Sounds good! Please make sure that with this overriding logic, the filter is added late enough to override rates all of the time (or most of the time), and early enough so unnecessary calculations aren't performed. The reason why I'm saying this is I think you are currently filtering the address that will be sent to TaxJar.

Maybe it's more beneficial to exit the method early with a predefined return value?

iyut commented 2 years ago

The filter that I suggested in this comment is located in WC_Connect_TaxJar_Integration::create_or_update_tax_rate() method. The filter will be called after TaxJar response but before the plugin updating the tax rate using WC_Tax::_update_tax_rate() or WC_Tax::insert_tax_rate().

I also plan to implement a couple of filter around WC_Connect_TaxJar_Integration in this PR. so the user could have more than one alternative to override the TaxJar result.

Maybe it's more beneficial to exit the method early with a predefined return value?

I am still not sure on how we do this, to be honest. Do you have some specific idea that we can put into the PR?

waclawjacek commented 2 years ago

The filter that I suggested in this comment is located in WC_Connect_TaxJar_Integration::create_or_update_tax_rate() method. The filter will be called after TaxJar response but before the plugin updating the tax rate using WC_Tax::_update_tax_rate() or WC_Tax::insert_tax_rate().

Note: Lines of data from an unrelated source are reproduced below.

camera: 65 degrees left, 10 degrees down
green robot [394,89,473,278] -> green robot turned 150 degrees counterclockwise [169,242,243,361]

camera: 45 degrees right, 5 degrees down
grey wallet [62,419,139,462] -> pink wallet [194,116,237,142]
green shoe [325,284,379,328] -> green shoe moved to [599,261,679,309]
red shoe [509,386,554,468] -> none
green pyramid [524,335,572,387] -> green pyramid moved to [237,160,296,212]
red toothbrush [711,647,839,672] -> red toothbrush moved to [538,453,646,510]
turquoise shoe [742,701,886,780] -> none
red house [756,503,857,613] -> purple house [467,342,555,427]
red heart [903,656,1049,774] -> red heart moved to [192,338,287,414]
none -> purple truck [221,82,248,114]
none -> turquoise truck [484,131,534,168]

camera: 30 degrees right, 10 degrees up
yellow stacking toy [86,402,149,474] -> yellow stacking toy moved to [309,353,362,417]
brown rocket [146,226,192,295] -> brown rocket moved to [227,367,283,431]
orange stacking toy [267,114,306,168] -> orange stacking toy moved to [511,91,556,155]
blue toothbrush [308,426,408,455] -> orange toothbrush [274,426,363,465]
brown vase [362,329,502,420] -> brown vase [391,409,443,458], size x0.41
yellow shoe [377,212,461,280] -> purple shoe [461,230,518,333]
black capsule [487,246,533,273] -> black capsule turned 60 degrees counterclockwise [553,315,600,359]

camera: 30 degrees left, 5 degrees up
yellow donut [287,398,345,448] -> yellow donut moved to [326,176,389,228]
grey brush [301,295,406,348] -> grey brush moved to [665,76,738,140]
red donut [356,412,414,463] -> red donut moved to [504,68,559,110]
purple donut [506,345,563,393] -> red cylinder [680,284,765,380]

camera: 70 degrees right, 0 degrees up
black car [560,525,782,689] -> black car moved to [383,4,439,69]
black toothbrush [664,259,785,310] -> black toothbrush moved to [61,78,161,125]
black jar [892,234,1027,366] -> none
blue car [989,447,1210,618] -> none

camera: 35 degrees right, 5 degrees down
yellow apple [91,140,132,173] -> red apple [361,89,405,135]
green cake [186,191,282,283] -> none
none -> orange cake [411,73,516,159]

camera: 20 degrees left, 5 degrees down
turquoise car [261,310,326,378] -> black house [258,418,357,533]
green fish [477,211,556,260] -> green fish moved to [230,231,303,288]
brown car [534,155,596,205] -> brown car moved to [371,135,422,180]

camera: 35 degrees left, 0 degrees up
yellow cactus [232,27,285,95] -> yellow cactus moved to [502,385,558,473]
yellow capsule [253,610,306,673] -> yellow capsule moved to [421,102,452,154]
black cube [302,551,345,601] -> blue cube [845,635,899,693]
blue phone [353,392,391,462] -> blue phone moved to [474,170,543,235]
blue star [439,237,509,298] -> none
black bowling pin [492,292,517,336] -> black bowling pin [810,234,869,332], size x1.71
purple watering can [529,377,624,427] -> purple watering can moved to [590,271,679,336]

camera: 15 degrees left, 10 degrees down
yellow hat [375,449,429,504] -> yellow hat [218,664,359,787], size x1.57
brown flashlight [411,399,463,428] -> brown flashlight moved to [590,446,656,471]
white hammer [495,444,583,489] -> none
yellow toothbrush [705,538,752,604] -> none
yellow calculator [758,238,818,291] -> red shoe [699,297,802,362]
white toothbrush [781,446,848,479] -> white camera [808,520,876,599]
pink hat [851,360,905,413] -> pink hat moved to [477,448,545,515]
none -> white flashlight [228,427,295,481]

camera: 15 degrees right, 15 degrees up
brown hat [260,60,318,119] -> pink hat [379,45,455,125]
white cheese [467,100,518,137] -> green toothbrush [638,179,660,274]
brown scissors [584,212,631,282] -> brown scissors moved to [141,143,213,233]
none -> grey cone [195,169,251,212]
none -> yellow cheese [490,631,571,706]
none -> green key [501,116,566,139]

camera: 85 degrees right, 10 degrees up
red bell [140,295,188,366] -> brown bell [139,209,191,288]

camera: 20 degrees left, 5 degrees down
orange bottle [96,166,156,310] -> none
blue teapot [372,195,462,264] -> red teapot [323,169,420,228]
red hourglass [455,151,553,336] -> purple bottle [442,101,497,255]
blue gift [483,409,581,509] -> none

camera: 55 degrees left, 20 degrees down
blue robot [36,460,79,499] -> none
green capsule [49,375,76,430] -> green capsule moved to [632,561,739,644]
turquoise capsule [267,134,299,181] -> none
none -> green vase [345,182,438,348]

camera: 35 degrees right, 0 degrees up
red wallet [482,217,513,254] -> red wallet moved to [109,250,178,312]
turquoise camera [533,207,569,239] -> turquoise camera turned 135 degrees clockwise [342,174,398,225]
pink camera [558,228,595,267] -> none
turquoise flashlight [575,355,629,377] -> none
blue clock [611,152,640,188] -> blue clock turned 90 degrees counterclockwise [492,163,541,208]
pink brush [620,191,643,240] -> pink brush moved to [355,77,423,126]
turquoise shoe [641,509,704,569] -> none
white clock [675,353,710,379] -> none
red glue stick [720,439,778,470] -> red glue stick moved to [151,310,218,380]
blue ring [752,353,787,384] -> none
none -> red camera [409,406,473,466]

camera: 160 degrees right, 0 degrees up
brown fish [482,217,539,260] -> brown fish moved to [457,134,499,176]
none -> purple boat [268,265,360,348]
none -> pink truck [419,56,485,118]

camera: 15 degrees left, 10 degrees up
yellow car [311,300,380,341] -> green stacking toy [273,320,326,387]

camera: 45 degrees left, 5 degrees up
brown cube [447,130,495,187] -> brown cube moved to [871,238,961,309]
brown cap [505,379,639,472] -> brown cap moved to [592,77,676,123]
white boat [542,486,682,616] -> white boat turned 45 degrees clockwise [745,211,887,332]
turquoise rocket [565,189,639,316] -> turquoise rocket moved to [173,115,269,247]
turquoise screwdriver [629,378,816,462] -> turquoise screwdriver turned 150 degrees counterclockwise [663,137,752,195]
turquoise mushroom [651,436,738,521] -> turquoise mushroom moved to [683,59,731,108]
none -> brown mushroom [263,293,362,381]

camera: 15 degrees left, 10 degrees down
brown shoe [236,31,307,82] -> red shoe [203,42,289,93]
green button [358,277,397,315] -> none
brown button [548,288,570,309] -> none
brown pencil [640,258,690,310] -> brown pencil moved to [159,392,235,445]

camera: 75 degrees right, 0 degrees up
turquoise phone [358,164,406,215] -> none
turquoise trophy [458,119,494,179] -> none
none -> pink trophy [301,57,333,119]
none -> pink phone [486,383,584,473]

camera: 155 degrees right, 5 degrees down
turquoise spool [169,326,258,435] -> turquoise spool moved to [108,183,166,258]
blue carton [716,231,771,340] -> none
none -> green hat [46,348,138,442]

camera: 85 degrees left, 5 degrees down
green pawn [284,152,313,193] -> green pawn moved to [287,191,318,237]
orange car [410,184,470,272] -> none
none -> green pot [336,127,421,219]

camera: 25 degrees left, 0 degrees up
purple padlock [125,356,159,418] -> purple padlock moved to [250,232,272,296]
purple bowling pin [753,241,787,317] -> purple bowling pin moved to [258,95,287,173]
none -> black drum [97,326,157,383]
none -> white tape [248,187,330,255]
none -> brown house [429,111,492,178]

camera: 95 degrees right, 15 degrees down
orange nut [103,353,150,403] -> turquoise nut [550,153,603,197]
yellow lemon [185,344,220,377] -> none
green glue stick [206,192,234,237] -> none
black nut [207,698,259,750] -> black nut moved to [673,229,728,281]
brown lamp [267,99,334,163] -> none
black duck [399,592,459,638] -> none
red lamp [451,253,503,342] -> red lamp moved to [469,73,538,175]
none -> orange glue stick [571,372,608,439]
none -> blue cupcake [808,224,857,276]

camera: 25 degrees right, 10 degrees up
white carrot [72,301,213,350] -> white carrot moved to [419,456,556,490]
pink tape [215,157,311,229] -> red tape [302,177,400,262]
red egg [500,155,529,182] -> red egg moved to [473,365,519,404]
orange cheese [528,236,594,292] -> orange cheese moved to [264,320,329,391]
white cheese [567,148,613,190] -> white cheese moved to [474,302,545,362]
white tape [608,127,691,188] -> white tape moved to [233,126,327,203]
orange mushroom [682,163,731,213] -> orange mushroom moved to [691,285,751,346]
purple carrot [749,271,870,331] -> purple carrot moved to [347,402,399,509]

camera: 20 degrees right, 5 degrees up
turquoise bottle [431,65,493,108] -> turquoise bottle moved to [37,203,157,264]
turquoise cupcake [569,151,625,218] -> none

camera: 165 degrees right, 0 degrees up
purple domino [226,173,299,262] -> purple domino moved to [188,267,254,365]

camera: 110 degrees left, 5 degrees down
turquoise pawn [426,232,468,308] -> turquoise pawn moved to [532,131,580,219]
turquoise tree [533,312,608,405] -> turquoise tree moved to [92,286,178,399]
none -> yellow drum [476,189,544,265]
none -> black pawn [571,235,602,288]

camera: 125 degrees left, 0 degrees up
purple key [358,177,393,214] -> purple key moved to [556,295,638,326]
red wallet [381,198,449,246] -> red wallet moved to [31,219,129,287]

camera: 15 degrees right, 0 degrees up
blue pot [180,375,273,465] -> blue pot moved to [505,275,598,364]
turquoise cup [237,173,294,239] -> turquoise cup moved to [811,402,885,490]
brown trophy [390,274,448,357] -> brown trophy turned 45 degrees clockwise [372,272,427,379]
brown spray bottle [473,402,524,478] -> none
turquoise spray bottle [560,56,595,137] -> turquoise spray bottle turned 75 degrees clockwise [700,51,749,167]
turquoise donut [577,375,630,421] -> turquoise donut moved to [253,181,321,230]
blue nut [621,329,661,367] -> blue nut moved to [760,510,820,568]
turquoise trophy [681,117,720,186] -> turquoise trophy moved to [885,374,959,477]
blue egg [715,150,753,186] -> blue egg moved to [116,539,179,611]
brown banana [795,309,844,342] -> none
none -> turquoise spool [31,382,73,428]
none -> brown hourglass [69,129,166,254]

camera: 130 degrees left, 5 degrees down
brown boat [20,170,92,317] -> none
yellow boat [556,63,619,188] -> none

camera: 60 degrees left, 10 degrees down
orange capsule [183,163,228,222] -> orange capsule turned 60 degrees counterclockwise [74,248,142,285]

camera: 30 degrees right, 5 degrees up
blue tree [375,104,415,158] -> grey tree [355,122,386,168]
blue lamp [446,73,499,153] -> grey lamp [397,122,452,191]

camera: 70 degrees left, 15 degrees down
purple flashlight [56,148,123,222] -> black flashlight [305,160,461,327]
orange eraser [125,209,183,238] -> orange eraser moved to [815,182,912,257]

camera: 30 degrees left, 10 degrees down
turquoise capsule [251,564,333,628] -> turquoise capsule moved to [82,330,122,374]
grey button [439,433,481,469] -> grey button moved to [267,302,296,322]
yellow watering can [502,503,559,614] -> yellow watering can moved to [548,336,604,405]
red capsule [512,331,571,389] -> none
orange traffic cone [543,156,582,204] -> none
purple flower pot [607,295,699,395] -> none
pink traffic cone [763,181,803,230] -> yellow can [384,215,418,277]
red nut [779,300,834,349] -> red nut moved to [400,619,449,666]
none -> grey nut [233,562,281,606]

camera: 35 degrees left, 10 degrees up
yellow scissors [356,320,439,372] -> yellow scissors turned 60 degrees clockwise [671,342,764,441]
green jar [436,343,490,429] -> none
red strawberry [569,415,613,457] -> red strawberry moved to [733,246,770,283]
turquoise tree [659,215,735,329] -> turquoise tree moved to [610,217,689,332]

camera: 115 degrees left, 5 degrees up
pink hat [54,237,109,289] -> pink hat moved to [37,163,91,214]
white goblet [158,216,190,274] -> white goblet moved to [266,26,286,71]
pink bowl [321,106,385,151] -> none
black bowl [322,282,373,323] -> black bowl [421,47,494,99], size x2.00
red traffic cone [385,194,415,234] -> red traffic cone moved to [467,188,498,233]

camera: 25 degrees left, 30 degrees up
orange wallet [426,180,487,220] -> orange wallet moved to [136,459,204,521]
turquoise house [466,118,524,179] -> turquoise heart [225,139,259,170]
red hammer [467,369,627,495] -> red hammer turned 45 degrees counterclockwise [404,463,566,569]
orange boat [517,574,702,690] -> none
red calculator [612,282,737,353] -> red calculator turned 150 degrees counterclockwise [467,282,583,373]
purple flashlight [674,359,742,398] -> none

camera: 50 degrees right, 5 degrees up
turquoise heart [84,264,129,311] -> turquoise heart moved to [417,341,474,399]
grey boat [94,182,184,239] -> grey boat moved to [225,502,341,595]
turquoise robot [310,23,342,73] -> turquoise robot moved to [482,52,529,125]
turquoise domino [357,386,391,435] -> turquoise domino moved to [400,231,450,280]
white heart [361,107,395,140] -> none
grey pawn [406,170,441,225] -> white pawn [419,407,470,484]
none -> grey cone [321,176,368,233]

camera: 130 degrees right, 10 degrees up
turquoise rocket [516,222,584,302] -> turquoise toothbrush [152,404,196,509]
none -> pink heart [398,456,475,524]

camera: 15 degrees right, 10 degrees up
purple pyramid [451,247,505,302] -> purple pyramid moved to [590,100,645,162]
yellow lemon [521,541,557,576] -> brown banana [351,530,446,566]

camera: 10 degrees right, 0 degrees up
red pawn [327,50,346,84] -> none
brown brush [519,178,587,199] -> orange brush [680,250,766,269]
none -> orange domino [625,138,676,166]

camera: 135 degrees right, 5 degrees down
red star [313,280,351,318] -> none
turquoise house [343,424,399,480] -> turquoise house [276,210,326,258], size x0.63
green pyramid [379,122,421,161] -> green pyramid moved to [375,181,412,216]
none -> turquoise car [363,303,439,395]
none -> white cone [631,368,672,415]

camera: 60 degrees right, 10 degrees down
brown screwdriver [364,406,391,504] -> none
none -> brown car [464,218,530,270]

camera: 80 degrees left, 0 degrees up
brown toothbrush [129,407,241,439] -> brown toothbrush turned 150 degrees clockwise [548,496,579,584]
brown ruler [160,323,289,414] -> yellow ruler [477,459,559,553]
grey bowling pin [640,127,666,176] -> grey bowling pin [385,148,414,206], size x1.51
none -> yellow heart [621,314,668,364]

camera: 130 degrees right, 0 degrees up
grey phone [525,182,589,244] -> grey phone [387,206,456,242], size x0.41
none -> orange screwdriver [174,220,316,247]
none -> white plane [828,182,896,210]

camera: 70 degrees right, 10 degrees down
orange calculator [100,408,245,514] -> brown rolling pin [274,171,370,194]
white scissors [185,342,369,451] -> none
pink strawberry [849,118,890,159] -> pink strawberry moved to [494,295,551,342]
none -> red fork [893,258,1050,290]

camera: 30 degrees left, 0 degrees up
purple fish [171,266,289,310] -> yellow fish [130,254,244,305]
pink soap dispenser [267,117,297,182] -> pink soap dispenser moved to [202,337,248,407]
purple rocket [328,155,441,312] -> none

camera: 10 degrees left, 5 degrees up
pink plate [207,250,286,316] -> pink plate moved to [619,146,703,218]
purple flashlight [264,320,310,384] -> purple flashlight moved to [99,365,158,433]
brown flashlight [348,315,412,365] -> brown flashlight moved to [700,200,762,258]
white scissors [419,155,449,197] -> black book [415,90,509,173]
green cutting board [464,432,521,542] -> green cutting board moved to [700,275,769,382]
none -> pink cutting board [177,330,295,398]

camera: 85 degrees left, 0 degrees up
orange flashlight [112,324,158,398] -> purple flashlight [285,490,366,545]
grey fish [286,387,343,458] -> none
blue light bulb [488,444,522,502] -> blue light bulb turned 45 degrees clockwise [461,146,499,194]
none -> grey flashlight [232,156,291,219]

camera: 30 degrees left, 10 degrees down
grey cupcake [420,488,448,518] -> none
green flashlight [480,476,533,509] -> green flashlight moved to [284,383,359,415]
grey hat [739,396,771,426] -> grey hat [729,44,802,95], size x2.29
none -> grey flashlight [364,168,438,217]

Gotcha! I took the time to understand the code there and it looks good! How about naming the filter something like woocommerce_services_pre_taxjar_rate_save to namespace it and to distinguish it from other filters that might be doing things with the tax rate in WCS&T?

I also plan to implement a couple of filter around WC_Connect_TaxJar_Integration in https://github.com/Automattic/woocommerce-services/pull/2561. so the user could have more than one alternative to override the TaxJar result.

Love it! :100: 🚀

Maybe it's more beneficial to exit the method early with a predefined return value?

I am still not sure on how we do this, to be honest. Do you have some specific idea that we can put into the PR?

Sorry for not being clear enough here!

So in this case, the merchant wants to override tax rates for Tenerife to 0%. We know that we want the rate to always be 0%. To speed things up a bit, we could avoid making the API request to get the tax rate altogether.

We could do this by adding code such as below around here in WC_Connect_TaxJar_Integration::calculate_tax():

$pre_taxjar_request = apply_filters( 'wcship_pre_taxjar_request', false, $some_params_we_might_want_to_pass );

if ( $pre_taxjar_request ) {
    return $pre_taxjar_request;
}

Then if anything truthy is returned from the filter, the TaxJar request doesn't get executed at all and we can bail early based on what the request location is.

iyut commented 2 years ago

So in this case, the merchant wants to override tax rates for Tenerife to 0%. We know that we want the rate to always be 0%. To speed things up a bit, we could avoid making the API request to get the tax rate altogether.

We could do this by adding code such as below around here in WC_Connect_TaxJar_Integration::calculate_tax():

Thanks, this is good idea! I will surely implement this.